Here \(b\) is the diameter \(\delta(M)\) we defined earlier, which captures the maximum distance between any two points in \(M\). We are defining a new constant \(c\) that not only accounts for this maximum distance but also adds the norm of our reference point \(x_0\) to ensure that \(c\) will be an upper bound for the norm of any point in \(M\).

Step 4: For any \(x \in M\), estimate \(\|x\|\) using the triangle inequality:

\begin{equation*} \|x\| = \|x - x_0 + x_0\| \leq \|x - x_0\| + \|x_0\| \leq b + \|x_0\| = c. \end{equation*}

The last step uses the fact that \(\delta(M) = b\) is the supremum of all such norms \(\|x - x_0\|\), and therefore \(\|x - x_0\|\) cannot exceed \(b\).

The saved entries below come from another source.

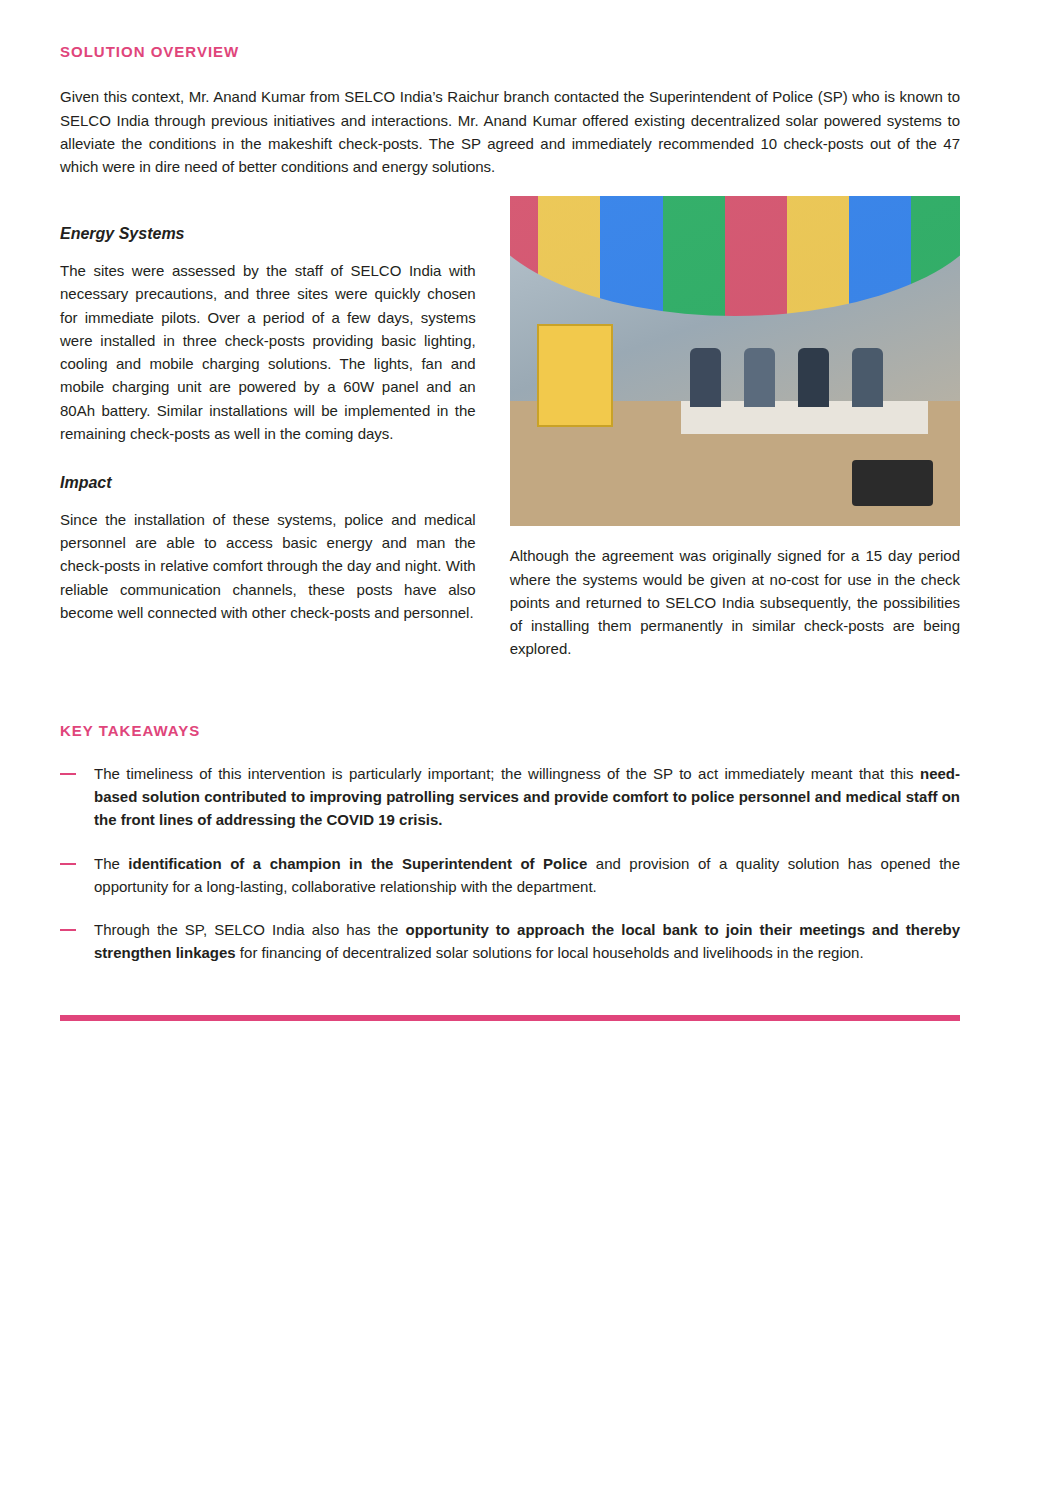SOLUTION OVERVIEW
Given this context, Mr. Anand Kumar from SELCO India’s Raichur branch contacted the Superintendent of Police (SP) who is known to SELCO India through previous initiatives and interactions. Mr. Anand Kumar offered existing decentralized solar powered systems to alleviate the conditions in the makeshift check-posts. The SP agreed and immediately recommended 10 check-posts out of the 47 which were in dire need of better conditions and energy solutions.
Energy Systems
The sites were assessed by the staff of SELCO India with necessary precautions, and three sites were quickly chosen for immediate pilots. Over a period of a few days, systems were installed in three check-posts providing basic lighting, cooling and mobile charging solutions. The lights, fan and mobile charging unit are powered by a 60W panel and an 80Ah battery. Similar installations will be implemented in the remaining check-posts as well in the coming days.
Impact
Since the installation of these systems, police and medical personnel are able to access basic energy and man the check-posts in relative comfort through the day and night. With reliable communication channels, these posts have also become well connected with other check-posts and personnel.
Although the agreement was originally signed for a 15 day period where the systems would be given at no-cost for use in the check points and returned to SELCO India subsequently, the possibilities of installing them permanently in similar check-posts are being explored.
KEY TAKEAWAYS
The timeliness of this intervention is particularly important; the willingness of the SP to act immediately meant that this need-based solution contributed to improving patrolling services and provide comfort to police personnel and medical staff on the front lines of addressing the COVID 19 crisis.
The identification of a champion in the Superintendent of Police and provision of a quality solution has opened the opportunity for a long-lasting, collaborative relationship with the department.
Through the SP, SELCO India also has the opportunity to approach the local bank to join their meetings and thereby strengthen linkages for financing of decentralized solar solutions for local households and livelihoods in the region.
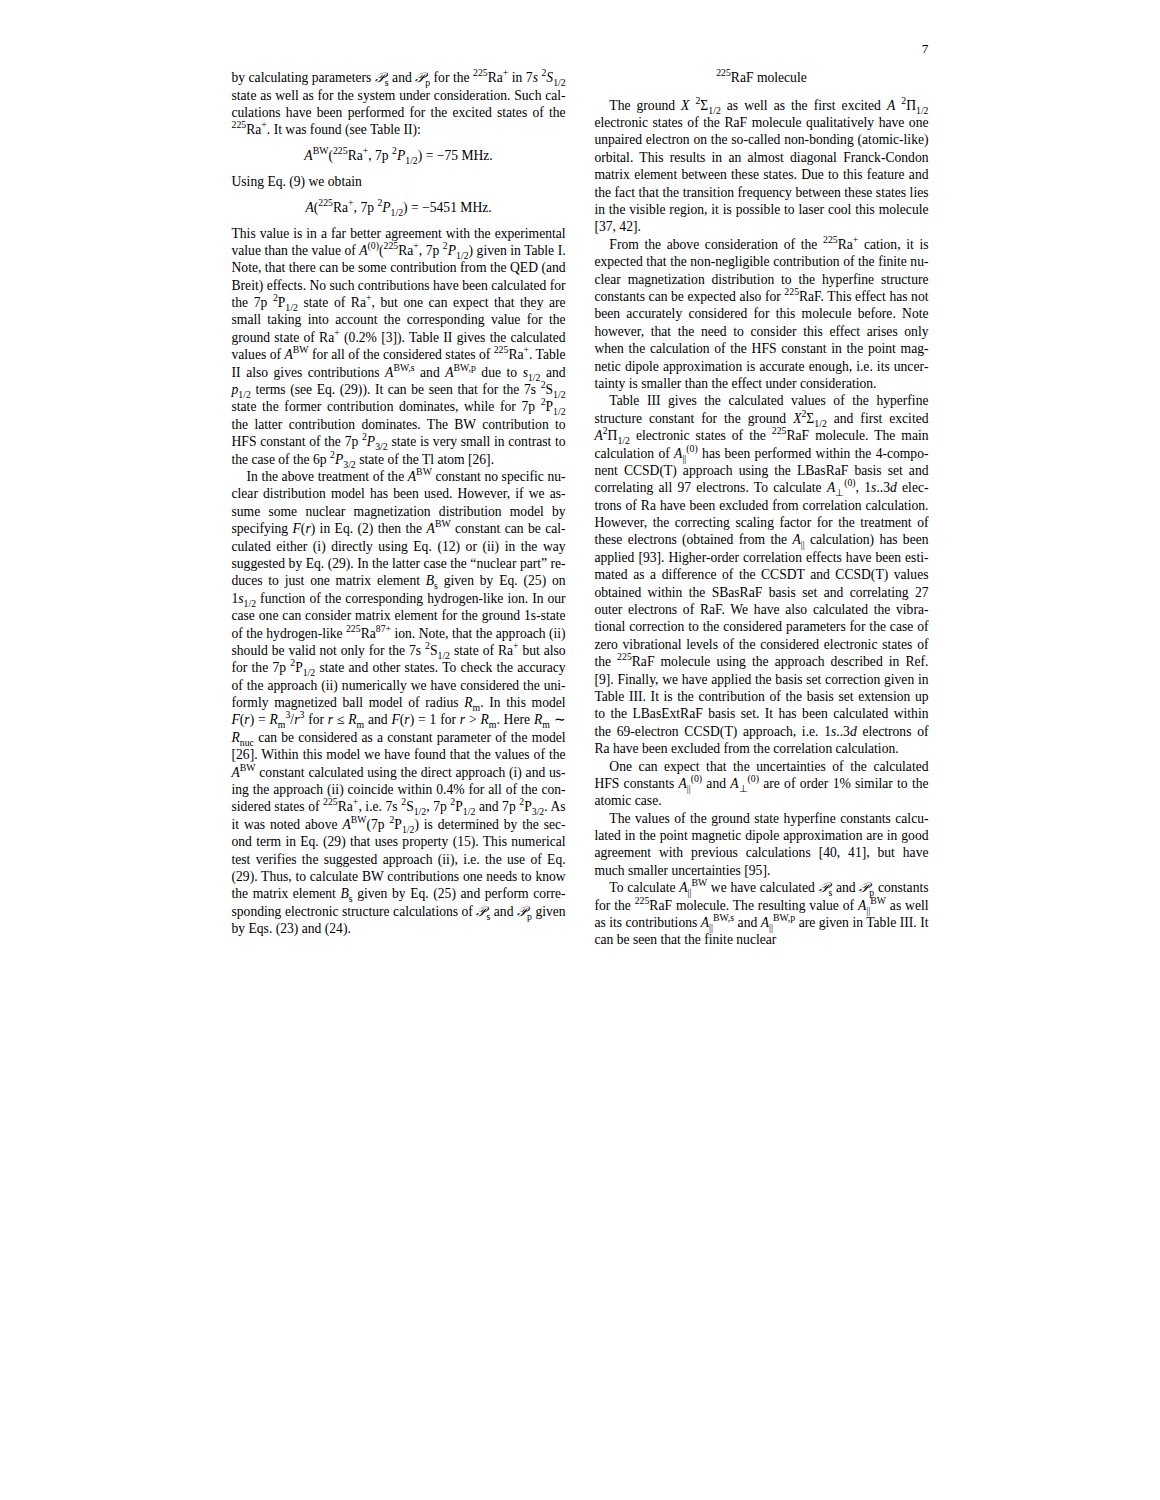7
by calculating parameters 𝒫s and 𝒫p for the 225Ra+ in 7s 2S1/2 state as well as for the system under consideration. Such calculations have been performed for the excited states of the 225Ra+. It was found (see Table II):
ABW(225Ra+, 7p 2P1/2) = −75 MHz.
Using Eq. (9) we obtain
A(225Ra+, 7p 2P1/2) = −5451 MHz.
This value is in a far better agreement with the experimental value than the value of A(0)(225Ra+, 7p 2P1/2) given in Table I. Note, that there can be some contribution from the QED (and Breit) effects. No such contributions have been calculated for the 7p 2P1/2 state of Ra+, but one can expect that they are small taking into account the corresponding value for the ground state of Ra+ (0.2% [3]). Table II gives the calculated values of ABW for all of the considered states of 225Ra+. Table II also gives contributions ABW,s and ABW,p due to s1/2 and p1/2 terms (see Eq. (29)). It can be seen that for the 7s 2S1/2 state the former contribution dominates, while for 7p 2P1/2 the latter contribution dominates. The BW contribution to HFS constant of the 7p 2P3/2 state is very small in contrast to the case of the 6p 2P3/2 state of the Tl atom [26].
In the above treatment of the ABW constant no specific nuclear distribution model has been used. However, if we assume some nuclear magnetization distribution model by specifying F(r) in Eq. (2) then the ABW constant can be calculated either (i) directly using Eq. (12) or (ii) in the way suggested by Eq. (29). In the latter case the “nuclear part” reduces to just one matrix element Bs given by Eq. (25) on 1s1/2 function of the corresponding hydrogen-like ion. In our case one can consider matrix element for the ground 1s-state of the hydrogen-like 225Ra87+ ion. Note, that the approach (ii) should be valid not only for the 7s 2S1/2 state of Ra+ but also for the 7p 2P1/2 state and other states. To check the accuracy of the approach (ii) numerically we have considered the uniformly magnetized ball model of radius Rm. In this model F(r) = Rm3/r3 for r ≤ Rm and F(r) = 1 for r > Rm. Here Rm ∼ Rnuc can be considered as a constant parameter of the model [26]. Within this model we have found that the values of the ABW constant calculated using the direct approach (i) and using the approach (ii) coincide within 0.4% for all of the considered states of 225Ra+, i.e. 7s 2S1/2, 7p 2P1/2 and 7p 2P3/2. As it was noted above ABW(7p 2P1/2) is determined by the second term in Eq. (29) that uses property (15). This numerical test verifies the suggested approach (ii), i.e. the use of Eq. (29). Thus, to calculate BW contributions one needs to know the matrix element Bs given by Eq. (25) and perform corresponding electronic structure calculations of 𝒫s and 𝒫p given by Eqs. (23) and (24).
225RaF molecule
The ground X 2Σ1/2 as well as the first excited A 2Π1/2 electronic states of the RaF molecule qualitatively have one unpaired electron on the so-called non-bonding (atomic-like) orbital. This results in an almost diagonal Franck-Condon matrix element between these states. Due to this feature and the fact that the transition frequency between these states lies in the visible region, it is possible to laser cool this molecule [37, 42].
From the above consideration of the 225Ra+ cation, it is expected that the non-negligible contribution of the finite nuclear magnetization distribution to the hyperfine structure constants can be expected also for 225RaF. This effect has not been accurately considered for this molecule before. Note however, that the need to consider this effect arises only when the calculation of the HFS constant in the point magnetic dipole approximation is accurate enough, i.e. its uncertainty is smaller than the effect under consideration.
Table III gives the calculated values of the hyperfine structure constant for the ground X2Σ1/2 and first excited A2Π1/2 electronic states of the 225RaF molecule. The main calculation of A||(0) has been performed within the 4-component CCSD(T) approach using the LBasRaF basis set and correlating all 97 electrons. To calculate A⊥(0), 1s..3d electrons of Ra have been excluded from correlation calculation. However, the correcting scaling factor for the treatment of these electrons (obtained from the A|| calculation) has been applied [93]. Higher-order correlation effects have been estimated as a difference of the CCSDT and CCSD(T) values obtained within the SBasRaF basis set and correlating 27 outer electrons of RaF. We have also calculated the vibrational correction to the considered parameters for the case of zero vibrational levels of the considered electronic states of the 225RaF molecule using the approach described in Ref. [9]. Finally, we have applied the basis set correction given in Table III. It is the contribution of the basis set extension up to the LBasExtRaF basis set. It has been calculated within the 69-electron CCSD(T) approach, i.e. 1s..3d electrons of Ra have been excluded from the correlation calculation.
One can expect that the uncertainties of the calculated HFS constants A||(0) and A⊥(0) are of order 1% similar to the atomic case.
The values of the ground state hyperfine constants calculated in the point magnetic dipole approximation are in good agreement with previous calculations [40, 41], but have much smaller uncertainties [95].
To calculate A||BW we have calculated 𝒫s and 𝒫p constants for the 225RaF molecule. The resulting value of A||BW as well as its contributions A||BW,s and A||BW,p are given in Table III. It can be seen that the finite nuclear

Step 5: This shows that for every \(x \in M\), \(\|x\| \leq c\).

The definition of \(c\) was constructed to be a bound for the norms of all points in \(M\) relative to the fixed point \(x_0\) and the diameter of \(M\).

Conversely , if there exists a \(c\) such that \(\|x\| \leq c\) for every \(x \in M\), then \(M\) is bounded:

Step 1: Assume that for every \(x \in M\), \(\|x\| \leq c\) for some positive number \(c\).

This is the hypothesis that there is a uniform bound on the norms of all elements in the set \(M\).

Step 2: For any \(x, y \in M\), using the triangle inequality we have:

\begin{equation*} \|x - y\| \leq \|x\| + \|y\|. \end{equation*}

This is the triangle inequality applied to the points \(x\) and \(y\) in \(M\).

Step 3: Since \(\|x\| \leq c\) and \(\|y\| \leq c\), it follows that:

\begin{equation*} \|x - y\| \leq c + c = 2c. \end{equation*}

This step uses the bound for the norms of \(x\) and \(y\) to establish a bound for the distance between them.

Step 4: This inequality holds for all \(x, y \in M\), so \(\delta(M)\), the supremum of all such distances, is at most \(2c\).

Here we use the definition of \(\delta(M)\) again, which is the supremum of all distances between points in \(M\). Since we've shown that every such distance is bounded by \(2c\), it follows that \(\delta(M) \leq 2c\).

Step 5: Therefore, \(\delta(M) \leq 2c < \infty\), which means \(M\) is bounded.

Since \(2c\) is a finite number, the supremum of the set of distances (the diameter) is also finite, confirming that \(M\) is bounded by definition.

In both directions of the proof, the definition of \(\delta(M)\) as the supremum of distances \(\|x - y\|\) for \(x, y \in M\) is crucial for establishing the boundedness of \(M\).